Points North

By James Fife

For the philosophical, it's the duality of the dialectic; for the scientific, it's the equal and opposite reaction; for the spiritual, it's the yin and the yang.  Whichever you prefer, the simple reality is that for the pleasure Marilyn and I derive from our new, bi-national lifestyle, there is also a downside to having a home here in Victoria at the same time as one in San Diego.

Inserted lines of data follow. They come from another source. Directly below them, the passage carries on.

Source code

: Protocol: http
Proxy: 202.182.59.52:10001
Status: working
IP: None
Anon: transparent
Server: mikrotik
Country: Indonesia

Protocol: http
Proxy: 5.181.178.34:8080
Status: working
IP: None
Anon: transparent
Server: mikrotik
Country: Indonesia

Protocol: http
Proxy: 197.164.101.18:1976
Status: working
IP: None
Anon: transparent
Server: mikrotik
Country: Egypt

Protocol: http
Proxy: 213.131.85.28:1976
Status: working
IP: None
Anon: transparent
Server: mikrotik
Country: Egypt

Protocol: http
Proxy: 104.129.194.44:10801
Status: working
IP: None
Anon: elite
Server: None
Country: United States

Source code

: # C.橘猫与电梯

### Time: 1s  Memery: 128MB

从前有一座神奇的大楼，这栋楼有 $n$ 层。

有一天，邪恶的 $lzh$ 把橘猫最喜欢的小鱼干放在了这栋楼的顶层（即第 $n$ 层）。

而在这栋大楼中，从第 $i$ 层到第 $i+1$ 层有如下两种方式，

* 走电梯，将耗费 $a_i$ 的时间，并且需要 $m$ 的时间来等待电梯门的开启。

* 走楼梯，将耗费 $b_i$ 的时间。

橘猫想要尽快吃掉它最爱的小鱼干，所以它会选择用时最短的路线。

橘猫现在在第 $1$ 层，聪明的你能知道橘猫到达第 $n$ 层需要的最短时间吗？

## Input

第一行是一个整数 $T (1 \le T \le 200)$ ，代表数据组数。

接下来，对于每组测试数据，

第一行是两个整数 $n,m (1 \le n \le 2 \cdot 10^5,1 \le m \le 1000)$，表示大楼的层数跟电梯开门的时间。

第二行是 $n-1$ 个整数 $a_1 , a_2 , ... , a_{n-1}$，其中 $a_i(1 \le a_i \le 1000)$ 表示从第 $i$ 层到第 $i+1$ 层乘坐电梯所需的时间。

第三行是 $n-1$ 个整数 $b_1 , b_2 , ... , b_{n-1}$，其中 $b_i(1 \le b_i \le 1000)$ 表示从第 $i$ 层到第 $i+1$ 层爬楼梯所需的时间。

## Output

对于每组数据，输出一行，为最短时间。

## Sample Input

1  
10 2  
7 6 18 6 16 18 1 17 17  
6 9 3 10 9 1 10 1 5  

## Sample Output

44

That became clear at this time of year, because there was the Big Decision about where to spend the holidays: in Victoria or in San Diego. 

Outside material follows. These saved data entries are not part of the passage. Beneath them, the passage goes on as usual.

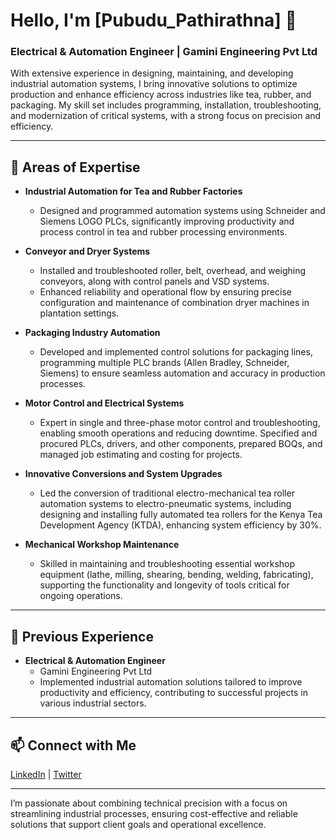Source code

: # Hello, I'm [Pubudu_Pathirathna] 👋  
### Electrical & Automation Engineer | Gamini Engineering Pvt Ltd

With extensive experience in designing, maintaining, and developing industrial automation systems, I bring innovative solutions to optimize production and enhance efficiency across industries like tea, rubber, and packaging. My skill set includes programming, installation, troubleshooting, and modernization of critical systems, with a strong focus on precision and efficiency.

---

## 🔧 Areas of Expertise
- **Industrial Automation for Tea and Rubber Factories**  
   - Designed and programmed automation systems using Schneider and Siemens LOGO PLCs, significantly improving productivity and process control in tea and rubber processing environments.

- **Conveyor and Dryer Systems**  
   - Installed and troubleshooted roller, belt, overhead, and weighing conveyors, along with control panels and VSD systems.
   - Enhanced reliability and operational flow by ensuring precise configuration and maintenance of combination dryer machines in plantation settings.

- **Packaging Industry Automation**  
   - Developed and implemented control solutions for packaging lines, programming multiple PLC brands (Allen Bradley, Schneider, Siemens) to ensure seamless automation and accuracy in production processes.

- **Motor Control and Electrical Systems**  
   - Expert in single and three-phase motor control and troubleshooting, enabling smooth operations and reducing downtime. Specified and procured PLCs, drivers, and other components, prepared BOQs, and managed job estimating and costing for projects.

- **Innovative Conversions and System Upgrades**  
   - Led the conversion of traditional electro-mechanical tea roller automation systems to electro-pneumatic systems, including designing and installing fully automated tea rollers for the Kenya Tea Development Agency (KTDA), enhancing system efficiency by 30%.

- **Mechanical Workshop Maintenance**  
   - Skilled in maintaining and troubleshooting essential workshop equipment (lathe, milling, shearing, bending, welding, fabricating), supporting the functionality and longevity of tools critical for ongoing operations.

---

## 💼 Previous Experience
- **Electrical & Automation Engineer**  
   - Gamini Engineering Pvt Ltd  
   - Implemented industrial automation solutions tailored to improve productivity and efficiency, contributing to successful projects in various industrial sectors.

---

## 📫 Connect with Me
[LinkedIn](https://www.linkedin.com/in/yourprofile) | [Twitter](https://twitter.com/yourprofile)

---

I’m passionate about combining technical precision with a focus on streamlining industrial processes, ensuring cost-effective and reliable solutions that support client goals and operational excellence.
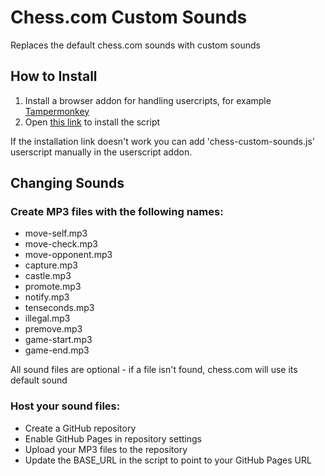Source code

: # Chess.com Custom Sounds
Replaces the default chess.com sounds with custom sounds

## How to Install
1. Install a browser addon for handling usercripts, for example [Tampermonkey](https://www.tampermonkey.net/)
2. Open [this link](https://raw.githubusercontent.com/zesizesizesi/chess.com-custom-sounds/main/chess-custom-sounds.js) to install the script

If the installation link doesn't work you can add 'chess-custom-sounds.js' userscript manually in the userscript addon.
## Changing Sounds

### Create MP3 files with the following names:
- move-self.mp3
- move-check.mp3
- move-opponent.mp3
- capture.mp3 
- castle.mp3
- promote.mp3
- notify.mp3
- tenseconds.mp3
- illegal.mp3
- premove.mp3
- game-start.mp3
- game-end.mp3
  
All sound files are optional - if a file isn't found, chess.com will use its default sound


### Host your sound files:
- Create a GitHub repository
- Enable GitHub Pages in repository settings
- Upload your MP3 files to the repository
- Update the BASE_URL in the script to point to your GitHub Pages URL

Now, I know some of you readers are thinking this is a no-brainer.  With the mercury in the one barely registering a positive number and the typical daytime high around 22 in the other, I'm probably getting a lot of head scratching about why there is even a question to answer. 

There's no debate that the weather is one of the biggest, ongoing differences in our two home bases.  But that's just the point.  Mild as Victoria's famous climate is, San Diego is just not at all variable from the year-round norm.  And that explains the attraction of snow.

When the few winter storms hit our mountains in San Diego County, the roads to the backcountry immediately clog with gawkers and family-packed SUVs trying desperately to enjoy a slight tinge of the traditional “back-east” sort of weather we associate with the holidays.  Even though a half-inch of snow is hardly enough to permit downhill sledging without breaking a tailbone or two as you bounce over the lightly-dusted rocks, it's the novelty of it that beckons and draws the crowds.

Here, the snow is not as novel as it is in California, and you don't have to drive hours and wait in a traffic jam to find a parking space to get out and enjoy it.  You just have to risk your life on the toboggan run called the Malahat. But snow is right there, not far away.  And even here, in Victoria, Marilyn and I saw frost patches on the pavement early in the morning that we naive Californians can pretend is actual snow.  Such is the draw that brings us to the point of decision.  Since the very winteriness of even a James Bay frost is emblematic of our new home up north, we want to come experience it. 

As in numerous homes around the world, there is the constant problem of where to spend the holidays: which set of friends and/or relatives is given the special honour this year?  For us, the decision is complicated by the fact that we do not have any familial connections to Victoria, so abandoning loved ones to be on our own in a different place creates additional tensions.  Then there's the physical complication that our James Bay home is undergoing renovations that are only partially complete, causing us to live a life something like semi-squatters.  With no working refrigerator, we have to leave our cold-storage food items in a bag on the balcony.  Now, there's something we couldn't attempt to get away with in San Diego!

Though living the squatter life is a down-side to the decision to spend the holidays in James Bay, it's not as bad as all that.  After all, it bears no comparison to the down-side of being actually homeless during this time of year, in either city.  Even in San Diego, the weather takes enough of a down-turn that you will see the shelterless encamp close to a curb-side utility transformer, trying to absorb some of the meagre heat it prodigally radiates into the winter wind.  But here's a difference I've noted: in Victoria, the sprouting of tent towns in public spaces (Beacon Hill Park and the downtown courthouse) is taken as a spur to find a solution to a problem that now impinges directly on the public consciousness.  In San Diego, they are just moved along by police, unseen and unrecognized, so the problem remains unaddressed.  But that's all part of a general difference between our two homes that is reflected in a number of ways we are slowly coming to learn.

Certainly, one difference we have not seen is in the outward manifestations of the holidays up north and down south.  From what we have seen, there is the same, sudden profusion of sales banners and electric lights.  Some displays are in very traditional red and green, some in more chic and modern blues or crystal-white.  They range from the massive festooning of the Legislative Assembly here, and in San Diego, Sea World's stringing lights up its massive observation tower to create a Christmas tree visible over half the city, to the more modest string of lights along the house eaves or that simple string of blue lights running up the main sheet on a sail boat moored off Fisherman's Wharf. 

We have to admit that Victoria's holiday parade was rather more elaborate than the one in our hometown of La Mesa - we swear that last year some marching groups had doubled back to come up the street a second time, adding an artificial appearance of bulk.  Here, standing for two hours along Government Street in near-zero weather called for more fortitude than Marilyn and I knew we had.  We were sure glad to retreat inside a warm restaurant after St. Nick's sleigh had passed. And it wasn't the make-believe sort of chill that San Diegans conjure up to justify their exaggerated brrr expressions and hand-rubbing.  We definitely earned our hot chocolate in Victoria, fair and square.

So coming north, even for only part of the season, was well worth it.  It's given us one more seasonal association with James Bay that makes us feel we are getting to know all its ways and moods.  The compromise is that we return to San Diego for the second round of the holiday bout.  It's the yin with the yang, again.  In that sense, wherever we spend those days, we can honestly say we were home for the holidays.  So, although we'll be home down south with family and friends known for years during the actual Yuletide, part of us will be longing for the days we spent at home up north, getting to know it better. Maybe next year. . .

Happy Holidays to all our (yet undiscovered) friends in Home North.